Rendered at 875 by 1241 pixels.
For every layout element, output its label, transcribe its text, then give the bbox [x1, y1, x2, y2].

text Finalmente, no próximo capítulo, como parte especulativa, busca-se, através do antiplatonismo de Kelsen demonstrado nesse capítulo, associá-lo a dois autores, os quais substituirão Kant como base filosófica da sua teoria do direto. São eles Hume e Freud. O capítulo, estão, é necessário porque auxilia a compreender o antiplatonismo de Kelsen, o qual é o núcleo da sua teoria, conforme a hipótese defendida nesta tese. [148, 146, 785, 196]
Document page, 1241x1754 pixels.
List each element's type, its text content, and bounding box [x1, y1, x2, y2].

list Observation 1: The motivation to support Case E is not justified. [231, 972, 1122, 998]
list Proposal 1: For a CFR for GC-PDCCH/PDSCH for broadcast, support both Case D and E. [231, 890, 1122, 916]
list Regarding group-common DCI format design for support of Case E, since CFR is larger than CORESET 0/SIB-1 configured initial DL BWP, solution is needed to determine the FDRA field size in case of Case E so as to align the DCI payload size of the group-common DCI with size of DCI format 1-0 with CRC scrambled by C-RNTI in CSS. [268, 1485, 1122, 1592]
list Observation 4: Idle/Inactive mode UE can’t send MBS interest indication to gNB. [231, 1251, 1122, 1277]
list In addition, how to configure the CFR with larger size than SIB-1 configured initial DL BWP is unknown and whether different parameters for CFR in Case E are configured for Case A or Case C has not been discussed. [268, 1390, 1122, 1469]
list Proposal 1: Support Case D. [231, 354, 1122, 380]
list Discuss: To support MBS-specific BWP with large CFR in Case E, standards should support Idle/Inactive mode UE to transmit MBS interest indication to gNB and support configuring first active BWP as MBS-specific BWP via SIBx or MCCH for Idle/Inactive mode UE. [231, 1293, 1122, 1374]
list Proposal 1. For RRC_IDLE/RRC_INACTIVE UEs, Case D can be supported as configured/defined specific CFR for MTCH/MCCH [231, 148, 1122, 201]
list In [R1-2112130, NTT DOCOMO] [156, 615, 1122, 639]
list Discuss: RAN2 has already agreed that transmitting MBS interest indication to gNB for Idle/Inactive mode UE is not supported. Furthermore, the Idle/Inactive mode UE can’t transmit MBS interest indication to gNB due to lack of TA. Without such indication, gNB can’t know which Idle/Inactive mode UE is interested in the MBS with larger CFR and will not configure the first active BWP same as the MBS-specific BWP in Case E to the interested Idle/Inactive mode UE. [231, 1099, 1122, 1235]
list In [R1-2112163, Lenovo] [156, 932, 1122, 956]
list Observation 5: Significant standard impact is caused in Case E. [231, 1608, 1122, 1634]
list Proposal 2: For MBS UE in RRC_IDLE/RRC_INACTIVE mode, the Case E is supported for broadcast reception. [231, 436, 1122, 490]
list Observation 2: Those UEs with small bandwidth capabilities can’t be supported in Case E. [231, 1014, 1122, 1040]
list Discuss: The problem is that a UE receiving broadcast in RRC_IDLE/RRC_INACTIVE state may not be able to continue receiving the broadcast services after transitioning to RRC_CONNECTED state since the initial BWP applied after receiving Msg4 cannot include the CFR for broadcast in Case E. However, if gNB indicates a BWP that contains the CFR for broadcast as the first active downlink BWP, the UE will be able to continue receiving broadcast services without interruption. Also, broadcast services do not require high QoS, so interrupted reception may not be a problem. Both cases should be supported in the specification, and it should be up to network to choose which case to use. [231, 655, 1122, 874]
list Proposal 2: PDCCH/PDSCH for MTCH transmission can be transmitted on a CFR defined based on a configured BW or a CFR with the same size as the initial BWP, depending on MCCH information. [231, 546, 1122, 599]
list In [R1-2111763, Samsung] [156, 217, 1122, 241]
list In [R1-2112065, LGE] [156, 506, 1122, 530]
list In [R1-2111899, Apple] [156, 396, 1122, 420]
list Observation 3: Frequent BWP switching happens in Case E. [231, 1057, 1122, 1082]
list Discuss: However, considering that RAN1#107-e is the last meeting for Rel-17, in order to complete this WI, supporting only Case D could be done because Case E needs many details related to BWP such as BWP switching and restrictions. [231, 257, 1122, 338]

__REQUIRED WORK__
Print the records above in full, exactly.

__COMPLETED EXERCISE__
Rendered at 875 by 1241 pixels.
For every layout element, output its label, transcribe its text, then give the bbox [x1, y1, x2, y2].

text Finalmente, no próximo capítulo, como parte especulativa, busca-se, através do antiplatonismo de Kelsen demonstrado nesse capítulo, associá-lo a dois autores, os quais substituirão Kant como base filosófica da sua teoria do direto. São eles Hume e Freud. O capítulo, estão, é necessário porque auxilia a compreender o antiplatonismo de Kelsen, o qual é o núcleo da sua teoria, conforme a hipótese defendida nesta tese. [148, 146, 785, 196]
Document page, 1241x1754 pixels.
List each element's type, its text content, and bounding box [x1, y1, x2, y2].

list Observation 1: The motivation to support Case E is not justified. [231, 972, 1122, 998]
list Proposal 1: For a CFR for GC-PDCCH/PDSCH for broadcast, support both Case D and E. [231, 890, 1122, 916]
list Regarding group-common DCI format design for support of Case E, since CFR is larger than CORESET 0/SIB-1 configured initial DL BWP, solution is needed to determine the FDRA field size in case of Case E so as to align the DCI payload size of the group-common DCI with size of DCI format 1-0 with CRC scrambled by C-RNTI in CSS. [268, 1485, 1122, 1592]
list Observation 4: Idle/Inactive mode UE can’t send MBS interest indication to gNB. [231, 1251, 1122, 1277]
list In addition, how to configure the CFR with larger size than SIB-1 configured initial DL BWP is unknown and whether different parameters for CFR in Case E are configured for Case A or Case C has not been discussed. [268, 1390, 1122, 1469]
list Proposal 1: Support Case D. [231, 354, 1122, 380]
list Discuss: To support MBS-specific BWP with large CFR in Case E, standards should support Idle/Inactive mode UE to transmit MBS interest indication to gNB and support configuring first active BWP as MBS-specific BWP via SIBx or MCCH for Idle/Inactive mode UE. [231, 1293, 1122, 1374]
list Proposal 1. For RRC_IDLE/RRC_INACTIVE UEs, Case D can be supported as configured/defined specific CFR for MTCH/MCCH [231, 148, 1122, 201]
list In [R1-2112130, NTT DOCOMO] [156, 615, 1122, 639]
list Discuss: RAN2 has already agreed that transmitting MBS interest indication to gNB for Idle/Inactive mode UE is not supported. Furthermore, the Idle/Inactive mode UE can’t transmit MBS interest indication to gNB due to lack of TA. Without such indication, gNB can’t know which Idle/Inactive mode UE is interested in the MBS with larger CFR and will not configure the first active BWP same as the MBS-specific BWP in Case E to the interested Idle/Inactive mode UE. [231, 1099, 1122, 1235]
list In [R1-2112163, Lenovo] [156, 932, 1122, 956]
list Observation 5: Significant standard impact is caused in Case E. [231, 1608, 1122, 1634]
list Proposal 2: For MBS UE in RRC_IDLE/RRC_INACTIVE mode, the Case E is supported for broadcast reception. [231, 436, 1122, 490]
list Observation 2: Those UEs with small bandwidth capabilities can’t be supported in Case E. [231, 1014, 1122, 1040]
list Discuss: The problem is that a UE receiving broadcast in RRC_IDLE/RRC_INACTIVE state may not be able to continue receiving the broadcast services after transitioning to RRC_CONNECTED state since the initial BWP applied after receiving Msg4 cannot include the CFR for broadcast in Case E. However, if gNB indicates a BWP that contains the CFR for broadcast as the first active downlink BWP, the UE will be able to continue receiving broadcast services without interruption. Also, broadcast services do not require high QoS, so interrupted reception may not be a problem. Both cases should be supported in the specification, and it should be up to network to choose which case to use. [231, 655, 1122, 874]
list Proposal 2: PDCCH/PDSCH for MTCH transmission can be transmitted on a CFR defined based on a configured BW or a CFR with the same size as the initial BWP, depending on MCCH information. [231, 546, 1122, 599]
list In [R1-2111763, Samsung] [156, 217, 1122, 241]
list In [R1-2112065, LGE] [156, 506, 1122, 530]
list In [R1-2111899, Apple] [156, 396, 1122, 420]
list Observation 3: Frequent BWP switching happens in Case E. [231, 1057, 1122, 1082]
list Discuss: However, considering that RAN1#107-e is the last meeting for Rel-17, in order to complete this WI, supporting only Case D could be done because Case E needs many details related to BWP such as BWP switching and restrictions. [231, 257, 1122, 338]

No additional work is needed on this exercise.